> **READING TEXT**:
[Start of Attachment]
Santa Fe’s have always been popular for towing (many were bought specifically for this purpose due to winning numerous towcar awards) DMFs do wear out and the master cylinder is known to give up the ghost occasionally, so bear this in mind if you are taking one in part exchange. Later models had a five-speed automatic and from 2010, a six-speed which was noted in contemporary reports for a harsh change.
The manual gearbox has always been noted for a notchy change, but if this is overly pronounced it is due to a production defect on the shroud of the gearchange mechanism, according to TecAlliance. The only solution is to detach the linkage from the gearbox and replace the shroud.
Another well-known drive train issue on manual cars is the cruise control. When these cars were still under warranty Hyundai attempted to repair it by replacing the module, but the problem seems to stem from the clock spring.
Only one DVSA-led recall affects UK-registered Santa Fe’s and it relates to an issue where the bonnet could chafe a fuel hose. The answer is a simple securing clip and it applies only to early facelift (2010) models. In the U.S the model didn’t fare so well as it had no fewer than ten safety recalls, mostly related to unexpected stalling.
Hyundai itself recalled a number of Santa Fe’s where brake switches may fail according to The Car Buying Group. This could result in brake lights not illuminating & cruise control not disengaging under braking.
[End of Attachment]
> **WHAT YOU WILL DO**:
- a) In the Santa Fe passage, rewrite the part from "Santa Fe’s have" up to and including "a harsh change.", substituting "hauling" for "towing".
- b) According to the Santa Fe passage, how many safety recalls did the model have in the U.S.?
- c) Continue the Santa Fe passage with the next part, beginning after its final sentence.
The records that follow are separate material and have nothing to do with the Santa Fe passage.

> **DATA SHOWN**:
[Start of Attachment]
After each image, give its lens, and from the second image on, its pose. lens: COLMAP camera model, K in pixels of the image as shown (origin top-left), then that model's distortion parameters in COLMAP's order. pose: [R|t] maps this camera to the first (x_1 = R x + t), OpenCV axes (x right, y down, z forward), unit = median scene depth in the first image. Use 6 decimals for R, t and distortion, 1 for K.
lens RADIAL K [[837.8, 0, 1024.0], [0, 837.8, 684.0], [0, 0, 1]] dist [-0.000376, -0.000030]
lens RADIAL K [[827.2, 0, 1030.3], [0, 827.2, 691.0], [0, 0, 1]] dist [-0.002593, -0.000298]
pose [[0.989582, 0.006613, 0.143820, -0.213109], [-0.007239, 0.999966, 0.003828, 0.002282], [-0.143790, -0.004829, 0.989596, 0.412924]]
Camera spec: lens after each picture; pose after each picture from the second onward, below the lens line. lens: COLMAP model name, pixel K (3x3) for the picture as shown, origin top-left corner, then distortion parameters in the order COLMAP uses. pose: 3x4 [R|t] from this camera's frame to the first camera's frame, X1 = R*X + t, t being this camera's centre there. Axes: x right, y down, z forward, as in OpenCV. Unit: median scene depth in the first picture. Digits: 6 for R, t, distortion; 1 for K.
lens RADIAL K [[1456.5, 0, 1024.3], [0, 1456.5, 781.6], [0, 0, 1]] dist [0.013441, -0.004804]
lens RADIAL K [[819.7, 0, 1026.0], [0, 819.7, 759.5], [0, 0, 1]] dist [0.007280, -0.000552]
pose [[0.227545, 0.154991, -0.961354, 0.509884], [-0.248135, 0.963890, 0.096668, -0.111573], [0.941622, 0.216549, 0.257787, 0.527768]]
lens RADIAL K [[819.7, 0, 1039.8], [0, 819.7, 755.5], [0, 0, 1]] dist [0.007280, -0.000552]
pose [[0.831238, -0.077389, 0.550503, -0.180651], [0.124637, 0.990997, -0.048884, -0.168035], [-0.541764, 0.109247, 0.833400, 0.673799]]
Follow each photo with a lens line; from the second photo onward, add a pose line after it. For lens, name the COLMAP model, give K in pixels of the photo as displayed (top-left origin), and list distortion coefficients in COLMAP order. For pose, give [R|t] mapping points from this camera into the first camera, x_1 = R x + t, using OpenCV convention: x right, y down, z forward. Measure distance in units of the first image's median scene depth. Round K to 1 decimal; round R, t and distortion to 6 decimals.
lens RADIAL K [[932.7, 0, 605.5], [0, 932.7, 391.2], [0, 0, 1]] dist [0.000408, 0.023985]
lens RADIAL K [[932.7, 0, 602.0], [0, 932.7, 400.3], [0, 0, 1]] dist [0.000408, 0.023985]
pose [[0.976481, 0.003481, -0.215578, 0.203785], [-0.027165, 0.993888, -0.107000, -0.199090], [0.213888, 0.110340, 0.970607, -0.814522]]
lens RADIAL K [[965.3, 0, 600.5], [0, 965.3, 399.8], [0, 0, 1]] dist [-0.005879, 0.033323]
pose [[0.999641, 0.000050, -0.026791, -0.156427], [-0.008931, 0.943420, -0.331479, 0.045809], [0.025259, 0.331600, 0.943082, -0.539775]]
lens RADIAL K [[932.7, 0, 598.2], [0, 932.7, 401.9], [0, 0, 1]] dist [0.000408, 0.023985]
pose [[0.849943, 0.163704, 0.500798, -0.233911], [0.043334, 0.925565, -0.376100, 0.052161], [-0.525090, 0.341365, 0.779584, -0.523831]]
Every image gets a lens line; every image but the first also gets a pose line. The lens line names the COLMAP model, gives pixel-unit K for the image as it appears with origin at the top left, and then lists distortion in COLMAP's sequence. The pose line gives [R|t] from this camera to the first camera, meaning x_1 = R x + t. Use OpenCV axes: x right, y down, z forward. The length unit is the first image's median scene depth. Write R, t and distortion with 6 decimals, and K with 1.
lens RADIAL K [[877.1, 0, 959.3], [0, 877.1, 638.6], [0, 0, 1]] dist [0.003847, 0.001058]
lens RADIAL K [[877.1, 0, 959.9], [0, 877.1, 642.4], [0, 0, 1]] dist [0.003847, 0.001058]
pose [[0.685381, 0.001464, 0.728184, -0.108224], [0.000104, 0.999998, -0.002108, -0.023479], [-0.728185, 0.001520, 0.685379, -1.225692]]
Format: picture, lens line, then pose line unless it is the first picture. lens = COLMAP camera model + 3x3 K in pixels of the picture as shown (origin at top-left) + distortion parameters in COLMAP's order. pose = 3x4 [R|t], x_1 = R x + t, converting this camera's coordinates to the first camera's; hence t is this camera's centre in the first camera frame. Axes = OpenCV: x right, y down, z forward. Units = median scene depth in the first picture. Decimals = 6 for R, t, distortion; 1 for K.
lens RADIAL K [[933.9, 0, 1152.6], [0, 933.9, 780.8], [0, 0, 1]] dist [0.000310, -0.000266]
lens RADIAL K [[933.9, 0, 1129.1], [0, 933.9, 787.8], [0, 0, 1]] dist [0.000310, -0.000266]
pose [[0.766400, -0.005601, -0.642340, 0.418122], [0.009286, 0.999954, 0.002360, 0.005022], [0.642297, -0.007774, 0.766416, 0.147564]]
[End of Attachment]
> **RESPONSES TO THE EXERCISE**:
- a)
Santa Fe’s have always been popular for hauling (many were bought specifically for this purpose due to winning numerous towcar awards) DMFs do wear out and the master cylinder is known to give up the ghost occasionally, so bear this in mind if you are taking one in part exchange. Later models had a five-speed automatic and from 2010, a six-speed which was noted in contemporary reports for a harsh change.

- b) Ten.

- c)
It’s a heavy vehicle, so perhaps it is no surprise that front suspension arm bushes are prone to wear, as are other parts of the set-up. Other than this, we have no particular problems to report. However, if you take one in part exchange and the tyres are shot, be warned that the 235/60 R18s it requires will set you back £90-£100 per corner.
Tec RMI say that if ABS / ESP warning lights are illuminated and C1260 fault code is stored, then incorrect calibration of steering angle sensor might be at fault.
The OE head unit isn’t the best, particularly on the earlier models. There’s no RDS and reception is poor. A third row of seats (to make a seven-seater) was a £1000 option when new and is desirable to find today. The spare wheel is underslung under the vehicle. We’ve heard a couple of accounts of the spare being nicked and a replacements being difficult to source, so check it is in situ before doing anything to a customer’s vehicle.
TecAlliance explain that another problem is moisture in the passenger compartment, which is caused by the condensation water drain hose from the interior ventilation system, becoming twisted and not allowing the water to escape. Generally, slackening the clamps and running the drain hose smoothly, before retightening the clamps can easily overcome this problem. Dealer Chain The Car Buying Group report that sun visor mechanisms in earlier models could wear out prematurely, causing the visor to drop under it’s own weight and that the fuel gauge sometimes sticks, requiring a replacement tank float.
As mentioned, this range is popular with families that require a heavy towcar and any vehicles that pass through your care will very likely have a towbar fitted. Even the oldest first-generation Santa Fe is required to only be fitted with E-marked units (the ruling applies to cars built from 1998 and the Santa Fe was introduced in 1999). Don’t forget that correctly functioning towing electrics are also now part of the MOT.